··· TASK DATA
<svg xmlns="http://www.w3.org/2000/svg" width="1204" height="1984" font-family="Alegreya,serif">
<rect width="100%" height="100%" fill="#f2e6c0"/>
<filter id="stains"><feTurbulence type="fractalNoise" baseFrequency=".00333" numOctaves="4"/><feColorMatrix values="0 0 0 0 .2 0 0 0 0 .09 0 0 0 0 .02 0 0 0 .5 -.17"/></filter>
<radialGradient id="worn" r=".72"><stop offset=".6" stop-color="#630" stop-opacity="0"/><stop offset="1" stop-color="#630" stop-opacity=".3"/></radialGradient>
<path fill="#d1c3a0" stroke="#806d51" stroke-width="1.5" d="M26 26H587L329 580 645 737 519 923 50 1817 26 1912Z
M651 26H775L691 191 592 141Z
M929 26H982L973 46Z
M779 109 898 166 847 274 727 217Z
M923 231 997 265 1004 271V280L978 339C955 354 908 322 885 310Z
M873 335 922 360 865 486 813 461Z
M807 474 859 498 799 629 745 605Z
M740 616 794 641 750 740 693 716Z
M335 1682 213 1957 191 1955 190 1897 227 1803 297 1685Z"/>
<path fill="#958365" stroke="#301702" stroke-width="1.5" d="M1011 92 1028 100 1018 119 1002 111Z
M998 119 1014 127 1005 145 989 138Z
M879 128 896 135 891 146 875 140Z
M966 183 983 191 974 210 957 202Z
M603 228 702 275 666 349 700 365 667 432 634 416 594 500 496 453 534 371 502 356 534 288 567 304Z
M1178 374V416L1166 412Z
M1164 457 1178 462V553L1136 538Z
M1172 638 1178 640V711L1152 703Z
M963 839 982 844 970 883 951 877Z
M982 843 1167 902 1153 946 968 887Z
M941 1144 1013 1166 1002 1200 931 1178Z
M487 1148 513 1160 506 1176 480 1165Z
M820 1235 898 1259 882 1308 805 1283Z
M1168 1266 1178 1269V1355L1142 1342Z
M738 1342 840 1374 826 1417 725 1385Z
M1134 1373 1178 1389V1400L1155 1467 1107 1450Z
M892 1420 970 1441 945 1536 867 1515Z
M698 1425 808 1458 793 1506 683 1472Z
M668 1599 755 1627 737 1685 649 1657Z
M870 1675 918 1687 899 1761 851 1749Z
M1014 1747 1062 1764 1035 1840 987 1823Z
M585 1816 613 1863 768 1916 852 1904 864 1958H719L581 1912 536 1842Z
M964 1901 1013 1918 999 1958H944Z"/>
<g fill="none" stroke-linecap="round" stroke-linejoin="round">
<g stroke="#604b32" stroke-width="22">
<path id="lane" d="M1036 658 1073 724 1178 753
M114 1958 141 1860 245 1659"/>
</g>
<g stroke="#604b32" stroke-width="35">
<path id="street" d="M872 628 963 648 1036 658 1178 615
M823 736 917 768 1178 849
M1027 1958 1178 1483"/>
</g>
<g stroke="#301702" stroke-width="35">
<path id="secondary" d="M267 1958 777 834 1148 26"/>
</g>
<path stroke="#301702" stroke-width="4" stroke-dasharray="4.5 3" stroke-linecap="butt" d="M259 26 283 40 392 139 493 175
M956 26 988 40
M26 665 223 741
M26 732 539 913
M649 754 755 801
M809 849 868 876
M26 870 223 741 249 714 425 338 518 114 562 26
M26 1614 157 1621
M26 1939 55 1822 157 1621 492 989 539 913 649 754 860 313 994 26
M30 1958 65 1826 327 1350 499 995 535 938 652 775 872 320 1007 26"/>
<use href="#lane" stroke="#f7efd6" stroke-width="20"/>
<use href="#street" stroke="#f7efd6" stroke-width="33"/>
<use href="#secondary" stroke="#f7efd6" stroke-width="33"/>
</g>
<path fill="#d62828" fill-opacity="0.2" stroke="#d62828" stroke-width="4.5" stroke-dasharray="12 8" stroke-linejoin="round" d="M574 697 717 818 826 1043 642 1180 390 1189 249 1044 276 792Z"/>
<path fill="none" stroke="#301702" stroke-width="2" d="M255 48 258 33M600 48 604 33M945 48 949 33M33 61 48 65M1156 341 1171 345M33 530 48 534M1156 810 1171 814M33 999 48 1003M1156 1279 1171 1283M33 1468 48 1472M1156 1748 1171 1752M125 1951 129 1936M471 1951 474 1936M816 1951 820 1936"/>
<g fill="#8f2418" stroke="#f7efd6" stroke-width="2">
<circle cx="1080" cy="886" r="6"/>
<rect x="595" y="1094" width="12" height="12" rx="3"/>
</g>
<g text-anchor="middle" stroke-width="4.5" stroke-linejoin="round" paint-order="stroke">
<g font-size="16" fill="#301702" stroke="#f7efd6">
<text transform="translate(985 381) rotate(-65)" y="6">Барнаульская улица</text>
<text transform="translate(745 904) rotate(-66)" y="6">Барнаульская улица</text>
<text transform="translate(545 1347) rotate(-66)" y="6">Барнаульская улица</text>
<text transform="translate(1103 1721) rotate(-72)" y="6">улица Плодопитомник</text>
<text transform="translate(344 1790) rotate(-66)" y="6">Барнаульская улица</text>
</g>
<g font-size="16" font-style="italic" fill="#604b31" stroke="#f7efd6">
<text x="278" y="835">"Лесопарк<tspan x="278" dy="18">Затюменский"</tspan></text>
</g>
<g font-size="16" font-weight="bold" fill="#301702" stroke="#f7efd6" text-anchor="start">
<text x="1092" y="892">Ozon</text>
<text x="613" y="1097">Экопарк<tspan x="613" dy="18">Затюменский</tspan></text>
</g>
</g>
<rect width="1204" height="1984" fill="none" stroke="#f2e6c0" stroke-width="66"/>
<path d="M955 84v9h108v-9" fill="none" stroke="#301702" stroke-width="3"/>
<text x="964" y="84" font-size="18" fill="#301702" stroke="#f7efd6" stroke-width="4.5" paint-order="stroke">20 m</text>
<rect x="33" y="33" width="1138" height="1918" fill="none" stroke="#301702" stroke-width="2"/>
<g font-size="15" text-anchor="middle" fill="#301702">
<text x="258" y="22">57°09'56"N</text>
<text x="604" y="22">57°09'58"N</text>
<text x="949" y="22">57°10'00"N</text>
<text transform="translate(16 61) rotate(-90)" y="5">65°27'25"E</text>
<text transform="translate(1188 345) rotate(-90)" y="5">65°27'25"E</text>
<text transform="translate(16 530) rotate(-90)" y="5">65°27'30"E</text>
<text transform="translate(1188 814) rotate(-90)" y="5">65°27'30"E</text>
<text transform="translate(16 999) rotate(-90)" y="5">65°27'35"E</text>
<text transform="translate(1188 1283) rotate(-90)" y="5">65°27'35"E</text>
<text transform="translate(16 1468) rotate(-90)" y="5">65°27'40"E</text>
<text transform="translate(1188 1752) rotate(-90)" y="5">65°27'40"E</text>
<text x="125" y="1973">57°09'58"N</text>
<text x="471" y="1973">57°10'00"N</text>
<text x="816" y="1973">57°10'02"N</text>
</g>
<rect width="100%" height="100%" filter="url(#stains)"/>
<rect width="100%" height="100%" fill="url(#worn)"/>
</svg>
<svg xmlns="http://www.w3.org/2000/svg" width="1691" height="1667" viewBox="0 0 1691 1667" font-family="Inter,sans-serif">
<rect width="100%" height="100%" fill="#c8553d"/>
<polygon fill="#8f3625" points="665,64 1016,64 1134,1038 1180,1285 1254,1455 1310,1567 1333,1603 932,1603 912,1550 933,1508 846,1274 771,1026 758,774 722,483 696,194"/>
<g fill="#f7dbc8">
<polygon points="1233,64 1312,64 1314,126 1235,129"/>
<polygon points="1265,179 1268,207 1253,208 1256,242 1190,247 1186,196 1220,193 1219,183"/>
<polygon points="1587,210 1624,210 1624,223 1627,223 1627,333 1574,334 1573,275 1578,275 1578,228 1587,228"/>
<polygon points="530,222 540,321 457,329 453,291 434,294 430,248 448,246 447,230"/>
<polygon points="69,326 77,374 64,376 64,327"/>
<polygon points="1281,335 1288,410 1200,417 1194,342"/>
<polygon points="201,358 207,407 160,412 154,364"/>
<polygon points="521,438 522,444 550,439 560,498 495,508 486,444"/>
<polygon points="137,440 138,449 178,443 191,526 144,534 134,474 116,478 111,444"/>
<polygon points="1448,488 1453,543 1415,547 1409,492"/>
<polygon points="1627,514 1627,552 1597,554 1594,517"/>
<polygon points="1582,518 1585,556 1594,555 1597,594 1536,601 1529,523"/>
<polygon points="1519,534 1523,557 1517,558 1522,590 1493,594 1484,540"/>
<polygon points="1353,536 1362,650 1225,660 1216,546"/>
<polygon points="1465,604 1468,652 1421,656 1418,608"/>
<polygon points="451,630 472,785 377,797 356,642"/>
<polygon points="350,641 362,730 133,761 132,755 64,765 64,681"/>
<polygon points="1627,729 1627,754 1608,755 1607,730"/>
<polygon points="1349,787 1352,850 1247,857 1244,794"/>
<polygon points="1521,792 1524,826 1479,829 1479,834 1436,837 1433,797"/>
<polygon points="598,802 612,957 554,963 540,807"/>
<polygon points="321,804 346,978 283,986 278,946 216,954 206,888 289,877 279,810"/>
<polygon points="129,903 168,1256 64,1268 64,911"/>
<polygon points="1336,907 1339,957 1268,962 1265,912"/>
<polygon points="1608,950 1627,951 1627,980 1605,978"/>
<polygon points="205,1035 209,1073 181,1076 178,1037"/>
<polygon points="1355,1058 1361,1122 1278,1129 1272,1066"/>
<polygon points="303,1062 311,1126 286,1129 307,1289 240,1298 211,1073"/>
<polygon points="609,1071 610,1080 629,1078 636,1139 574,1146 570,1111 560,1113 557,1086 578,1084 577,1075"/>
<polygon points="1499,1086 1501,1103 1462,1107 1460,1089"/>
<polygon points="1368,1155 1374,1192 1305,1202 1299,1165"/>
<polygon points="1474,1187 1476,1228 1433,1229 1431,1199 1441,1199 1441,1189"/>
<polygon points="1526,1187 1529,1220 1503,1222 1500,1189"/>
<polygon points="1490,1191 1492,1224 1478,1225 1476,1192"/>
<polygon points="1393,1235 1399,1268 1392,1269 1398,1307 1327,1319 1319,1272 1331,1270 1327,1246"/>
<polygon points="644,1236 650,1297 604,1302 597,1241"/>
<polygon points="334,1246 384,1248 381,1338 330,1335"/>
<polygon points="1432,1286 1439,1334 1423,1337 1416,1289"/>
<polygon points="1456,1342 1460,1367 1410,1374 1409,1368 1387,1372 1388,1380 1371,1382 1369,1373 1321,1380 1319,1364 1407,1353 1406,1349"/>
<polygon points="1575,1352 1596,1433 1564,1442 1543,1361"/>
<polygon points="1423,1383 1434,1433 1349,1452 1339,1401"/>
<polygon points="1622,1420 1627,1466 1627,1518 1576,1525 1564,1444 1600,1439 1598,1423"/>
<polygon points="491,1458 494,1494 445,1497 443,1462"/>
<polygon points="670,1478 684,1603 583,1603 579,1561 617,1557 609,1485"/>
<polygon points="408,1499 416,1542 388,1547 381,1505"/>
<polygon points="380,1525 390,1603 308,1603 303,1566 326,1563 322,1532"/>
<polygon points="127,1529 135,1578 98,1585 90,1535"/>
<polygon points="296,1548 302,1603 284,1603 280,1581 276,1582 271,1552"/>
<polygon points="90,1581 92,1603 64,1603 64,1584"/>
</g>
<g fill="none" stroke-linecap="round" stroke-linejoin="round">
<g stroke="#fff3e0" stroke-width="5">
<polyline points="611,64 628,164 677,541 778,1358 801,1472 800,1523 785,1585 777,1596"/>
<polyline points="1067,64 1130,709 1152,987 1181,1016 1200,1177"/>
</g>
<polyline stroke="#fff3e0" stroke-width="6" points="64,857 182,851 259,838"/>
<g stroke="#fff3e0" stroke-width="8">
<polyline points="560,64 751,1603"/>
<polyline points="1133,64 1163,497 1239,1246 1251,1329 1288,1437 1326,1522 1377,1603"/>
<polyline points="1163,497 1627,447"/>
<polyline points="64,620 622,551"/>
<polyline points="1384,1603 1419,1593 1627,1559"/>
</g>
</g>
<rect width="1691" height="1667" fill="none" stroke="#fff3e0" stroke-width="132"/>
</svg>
······
[THE PROBLEM]: Count every line of the records that holds the string "улица". Write only the total.

[YOUR SOLUTION]: 5